Although this simple univariate tabulation is certainly educational, we can learn more by analyzing this variable against another, i.e., performing a bivariate analysis. Say, for instance, that we wanted to know how one’s happiness compared to ten years ago varied with current employment status. In order to find this out, we would cross-tabulate w1_a_m6
with w1_a_e1
(coded as 1 for “currently employed” and 2 for “not currently employed”). Here we might wish to ignore the non-responses using qualifiers to obtain more readily interpretable results. We may start by generating new variables that cleans the types of non-responses.
nids$lh<-nids$w1_a_m6
nids$lh[nids$w1_a_m6<0 | nids$w1_a_m6>3]<-NA
nids$es<-nids$w1_a_e1
nids$es[nids$w1_a_e1<0]<-NA
nids$lh<-factor(nids$lh, levels = 1:3, labels = c("Happier","The same", "Less happy"))
nids$es<-factor(nids$es, levels = 1:2, labels = c("Yes","No"))

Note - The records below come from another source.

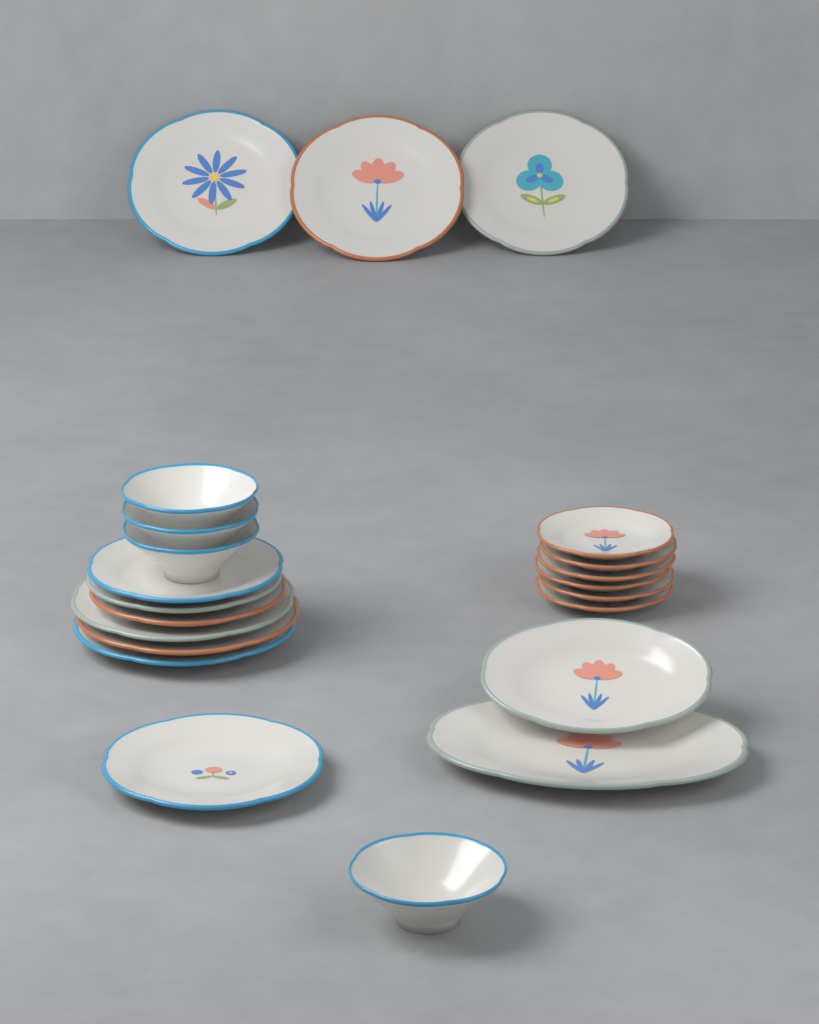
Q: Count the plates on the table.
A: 18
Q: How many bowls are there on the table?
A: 4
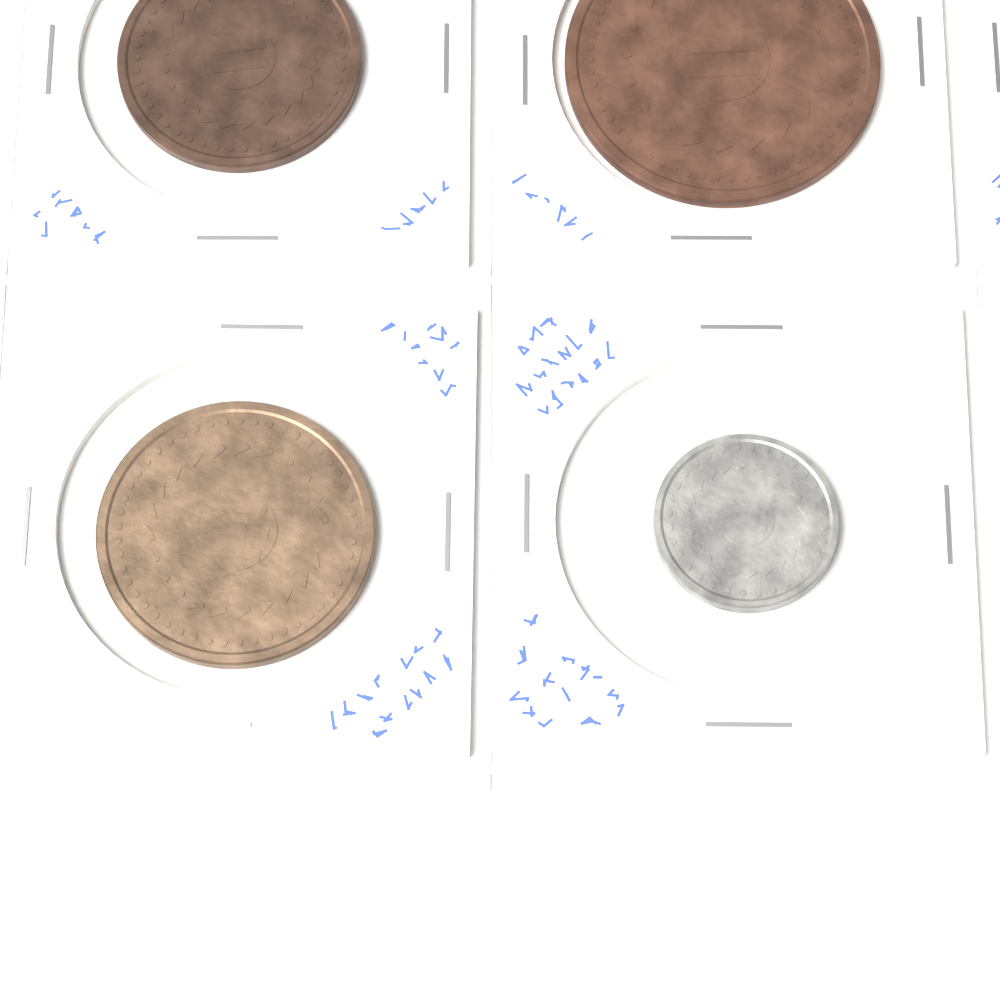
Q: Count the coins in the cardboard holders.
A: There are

CrossTable(nids$lh, nids$es, digits=4, max.width = 5, expected=FALSE, prop.r=TRUE, prop.c=TRUE, prop.t=TRUE, prop.chisq=TRUE, chisq = TRUE, missing.include=FALSE,format=c("SAS"))
##
##
## Cell Contents
## |-------------------------|
## | N |
## | Chi-square contribution |
## | N / Row Total |
## | N / Col Total |
## | N / Table Total |
## |-------------------------|
##
##
## Total Observations in Table: 15144
##
##
## | nids$es
## nids$lh | Yes | No | Row Total |
## -------------|-----------|-----------|-----------|
## Happier | 1985 | 4371 | 6356 |
## | 110.1326 | 36.1057 | |
## | 0.3123 | 0.6877 | 0.4197 |
## | 0.5309 | 0.3833 | |
## | 0.1311 | 0.2886 | |
## -------------|-----------|-----------|-----------|
## The same | 1084 | 3898 | 4982 |
## | 17.3386 | 5.6843 | |
## | 0.2176 | 0.7824 | 0.3290 |
## | 0.2899 | 0.3418 | |
## | 0.0716 | 0.2574 | |
## -------------|-----------|-----------|-----------|
## Less happy | 670 | 3136 | 3806 |
## | 77.3997 | 25.3746 | |
## | 0.1760 | 0.8240 | 0.2513 |
## | 0.1792 | 0.2750 | |
## | 0.0442 | 0.2071 | |
## -------------|-----------|-----------|-----------|
## Column Total | 3739 | 11405 | 15144 |
## | 0.2469 | 0.7531 | |
## -------------|-----------|-----------|-----------|
##
##
## Statistics for All Table Factors
##
##
## Pearson's Chi-squared test
## ------------------------------------------------------------
## Chi^2 = 272.0355 d.f. = 2 p = 8.476959e-60
##
##
##
Now we can say that of those who are employed 53% are happier than 10 years ago while only 38% of those who are unemployed are happier than 10 years ago. A less useful interpretation in this case would be to look across the first row and say that of those who are happier than they were ten years ago, 31% are employed and 69% are not employed. Does this make sense? Make sure you understand what is going on here. The clue for these seemingly strange results is the large difference between the number of unemployed (11 405) and employed (3 739) individuals.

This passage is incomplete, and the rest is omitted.